The hay day of the Quonset hut on Kadena is long gone. As a matter of fact, there is only one of these huts left standing. Last year, it was discovered this hut was on a list to be demolished. At first, a mission to save this hut seemed out of reach due to costs, but members of the 18th Civil Engineer Squadron, along with the 18th Wing History office, partnered up and used their knowledge and skills to restore the hut.

"What we wanted to do was preserve base history," said Staff Sgt. Eric Gargus, 18th Civil Engineer Squadron structural craftsman. "This is a piece of who we are."
It took 11 months of work, dedication, countless volunteer hours, and numerous supply contributions to restore this Quonset hut to its like-new appearance. The restored hut has been overhauled from floor to ceiling. It is set up inside to illustrate the different facets of life that one might have encountered in one of these structures. Walking inside is like taking a step back into history.
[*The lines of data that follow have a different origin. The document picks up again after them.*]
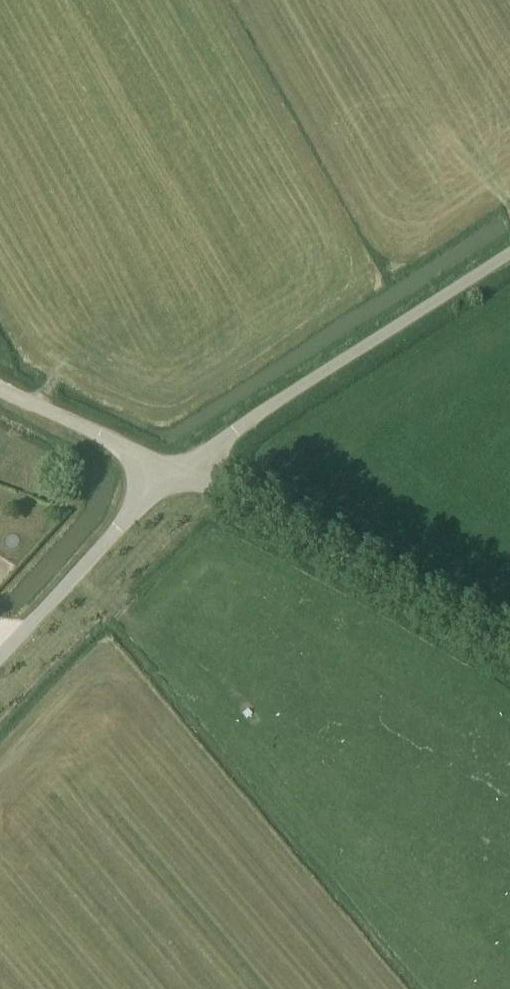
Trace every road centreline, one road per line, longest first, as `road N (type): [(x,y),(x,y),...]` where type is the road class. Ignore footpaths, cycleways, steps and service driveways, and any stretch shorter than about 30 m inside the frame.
road 1 (unclassified): [(509,656),(252,514),(203,456)]
road 2 (unclassified): [(203,456),(509,254)]
road 3 (unclassified): [(0,647),(165,476)]
road 4 (unclassified): [(165,476),(115,441),(0,389)]

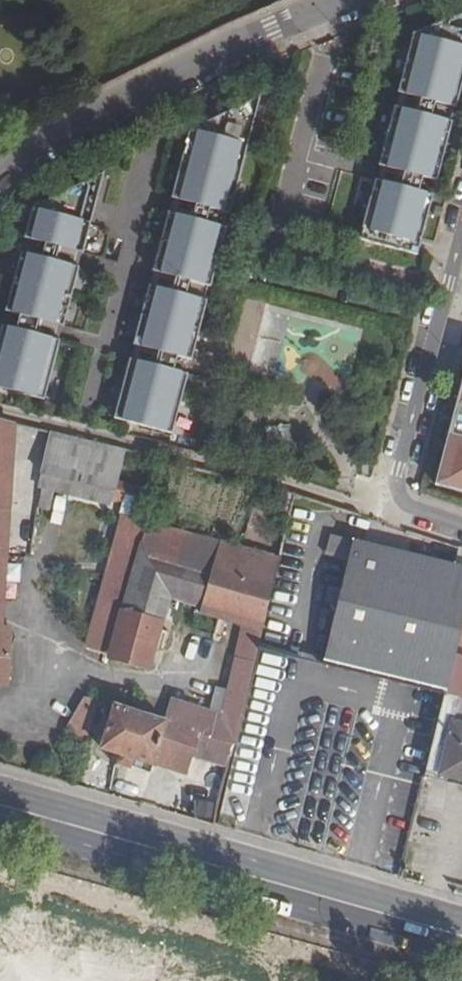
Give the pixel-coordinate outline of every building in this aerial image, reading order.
[(38,0),(19,0),(16,0),(17,11),(38,7),(50,28),(55,27),(38,0)] [(399,88),(454,101),(461,73),(461,34),(416,24),(399,88)] [(394,102),(381,159),(436,173),(452,114),(394,102)] [(192,123),(174,194),(224,206),(243,135),(192,123)] [(373,175),(357,232),(412,247),(430,189),(373,175)] [(33,199),(23,234),(77,247),(86,211),(33,199)] [(170,205),(156,265),(204,277),(220,218),(170,205)] [(20,250),(6,307),(60,322),(74,263),(20,250)] [(152,280),(137,338),(188,351),(203,292),(152,280)] [(0,325),(0,379),(38,391),(55,335),(2,320),(0,325)] [(130,353),(115,415),(169,428),(184,366),(130,353)] [(452,399),(461,402),(461,361),(452,399)] [(3,556),(12,424),(0,422),(0,556),(3,556)] [(461,485),(461,430),(450,427),(435,478),(461,485)] [(41,473),(89,483),(97,444),(49,433),(41,473)] [(116,479),(122,449),(97,444),(89,483),(115,488),(116,479)] [(116,479),(115,488),(113,496),(149,504),(152,487),(116,479)] [(209,575),(200,609),(198,615),(213,620),(215,616),(222,618),(223,615),(248,622),(225,714),(219,740),(234,745),(280,558),(149,521),(148,522),(126,516),(89,646),(111,652),(111,655),(133,661),(138,642),(158,648),(165,624),(123,612),(139,555),(209,575)] [(461,622),(461,565),(331,536),(327,554),(350,560),(325,661),(446,690),(454,655),(461,622)] [(171,601),(200,609),(209,575),(139,555),(123,612),(165,624),(171,601)] [(446,690),(426,770),(461,779),(461,657),(454,655),(446,690)] [(190,716),(193,705),(186,703),(183,714),(190,716)] [(85,710),(94,713),(96,707),(87,704),(85,710)] [(153,764),(165,722),(113,705),(100,748),(152,765),(153,764)] [(210,737),(218,712),(193,705),(190,716),(186,731),(210,737)] [(219,740),(225,714),(218,712),(210,737),(219,740)] [(186,731),(190,716),(183,714),(179,727),(183,728),(183,729),(186,731)] [(165,722),(153,764),(169,769),(183,729),(183,728),(179,727),(165,722)] [(322,783),(321,793),(336,794),(339,762),(316,760),(314,782),(322,783)] [(243,818),(251,790),(227,783),(219,811),(243,818)] [(293,845),(296,837),(289,835),(286,842),(293,845)] [(383,840),(376,870),(401,877),(408,846),(383,840)]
"This is how our predecessors lived. I was very happy to be a part of this restoration," Schwartz said. "Now we might be able to tell our grandkids about this and show them a part of where we came from."

The last remaining Quonset hut on Kadena is not far from the static displays near Gate 1. It is located across the parking area from the base legal office. It is not open to the general population, but is available for unit professional development tours, please contact the 18th Wing History office.